Dann hast Du für args nichts angegeben. Arbeitest Du mit Eclipse? Soll die Eingabe denn überhaupt über args erfolgen oder während des Programms eingegeben werden? Für letzteres brauchst Du die Methoden, die Spin genannt hat.


----------



## Sopcast (3. Mai 2009)

Ich komme gar nicht mal dazu. Wenn ich auf Run klicke erscheint sofort die Fehlermeldung


----------



## Ezra (3. Mai 2009)

Ja, weil args schon vorher angegeben werden muss. Aber wie man das angibt, hängt davon ab, welches Programm Du benutzt. Bei Eclipse wäre das bspw unter run - run configurations - arguments


----------



## Stoggy (3. Mai 2009)

Sopcast hat gesagt.:


> Ich komme gar nicht mal dazu. Wenn ich auf Run klicke erscheint sofort die Fehlermeldung



OK, dann is das Problem klar... 

Wenn du Netbeans verwendest, dann:
dein Projekt (rechte Maustaste) -> Properties -> Run -> Arguments
dort die Dualzahl eintragen.

Bei Eclipse:
ebenfalls die properties, dann "run/debug settings" -> arguments

Die "args" sind die Argumente, die beim Aufruf des Programms über die Kommandozeile angehängt werden können. args[0] für das erste argument args[1] für das zweite und so weiter...

bsp.:
java -jar deindateiname.jar 1101

Für das was du möchtest, musst auf die Lösung von Spin zurückgreifen.

Gruß Stoggy


----------



## Sopcast (3. Mai 2009)

Vielen Dank euch allen!!!
und die Tipps!!! Es funzt jetzt ohne Probleme! Ich habe die Eingabe so gemacht, wies Ezra beschrieben hat!

Viele Grüße
Sopcast


----------

◆ Datenauszüge
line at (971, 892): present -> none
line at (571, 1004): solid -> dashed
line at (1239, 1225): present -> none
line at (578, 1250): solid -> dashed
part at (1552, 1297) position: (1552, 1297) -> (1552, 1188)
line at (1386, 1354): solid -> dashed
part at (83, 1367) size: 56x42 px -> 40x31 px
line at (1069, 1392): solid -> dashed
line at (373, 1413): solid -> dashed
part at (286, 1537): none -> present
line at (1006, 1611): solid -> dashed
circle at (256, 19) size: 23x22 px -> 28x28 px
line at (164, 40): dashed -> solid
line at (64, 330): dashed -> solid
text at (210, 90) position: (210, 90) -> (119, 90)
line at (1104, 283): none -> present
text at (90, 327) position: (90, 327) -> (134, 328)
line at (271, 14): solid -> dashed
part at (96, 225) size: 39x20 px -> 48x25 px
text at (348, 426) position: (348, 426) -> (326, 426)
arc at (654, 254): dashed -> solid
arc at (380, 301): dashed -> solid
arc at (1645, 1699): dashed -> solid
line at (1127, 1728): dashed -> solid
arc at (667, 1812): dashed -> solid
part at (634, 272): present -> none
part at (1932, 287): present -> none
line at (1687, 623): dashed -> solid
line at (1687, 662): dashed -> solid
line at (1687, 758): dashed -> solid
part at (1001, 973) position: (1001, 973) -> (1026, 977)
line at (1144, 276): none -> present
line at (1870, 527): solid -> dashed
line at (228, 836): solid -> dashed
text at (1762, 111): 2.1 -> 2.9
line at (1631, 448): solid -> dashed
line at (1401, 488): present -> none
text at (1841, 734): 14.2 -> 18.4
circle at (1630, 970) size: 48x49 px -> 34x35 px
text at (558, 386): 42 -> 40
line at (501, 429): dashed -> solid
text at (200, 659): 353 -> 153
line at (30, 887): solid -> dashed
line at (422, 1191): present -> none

◆ Schriftliche Aufgabe
Schreib den zitierten Text von Anfang bis Ende Zeichen für Zeichen ab.

◆ Ausgabe
Dann hast Du für args nichts angegeben. Arbeitest Du mit Eclipse? Soll die Eingabe denn überhaupt über args erfolgen oder während des Programms eingegeben werden? Für letzteres brauchst Du die Methoden, die Spin genannt hat.


----------



## Sopcast (3. Mai 2009)

Ich komme gar nicht mal dazu. Wenn ich auf Run klicke erscheint sofort die Fehlermeldung


----------



## Ezra (3. Mai 2009)

Ja, weil args schon vorher angegeben werden muss. Aber wie man das angibt, hängt davon ab, welches Programm Du benutzt. Bei Eclipse wäre das bspw unter run - run configurations - arguments


----------



## Stoggy (3. Mai 2009)

Sopcast hat gesagt.:


> Ich komme gar nicht mal dazu. Wenn ich auf Run klicke erscheint sofort die Fehlermeldung



OK, dann is das Problem klar... 

Wenn du Netbeans verwendest, dann:
dein Projekt (rechte Maustaste) -> Properties -> Run -> Arguments
dort die Dualzahl eintragen.

Bei Eclipse:
ebenfalls die properties, dann "run/debug settings" -> arguments

Die "args" sind die Argumente, die beim Aufruf des Programms über die Kommandozeile angehängt werden können. args[0] für das erste argument args[1] für das zweite und so weiter...

bsp.:
java -jar deindateiname.jar 1101

Für das was du möchtest, musst auf die Lösung von Spin zurückgreifen.

Gruß Stoggy


----------



## Sopcast (3. Mai 2009)

Vielen Dank euch allen!!!
und die Tipps!!! Es funzt jetzt ohne Probleme! Ich habe die Eingabe so gemacht, wies Ezra beschrieben hat!

Viele Grüße
Sopcast


----------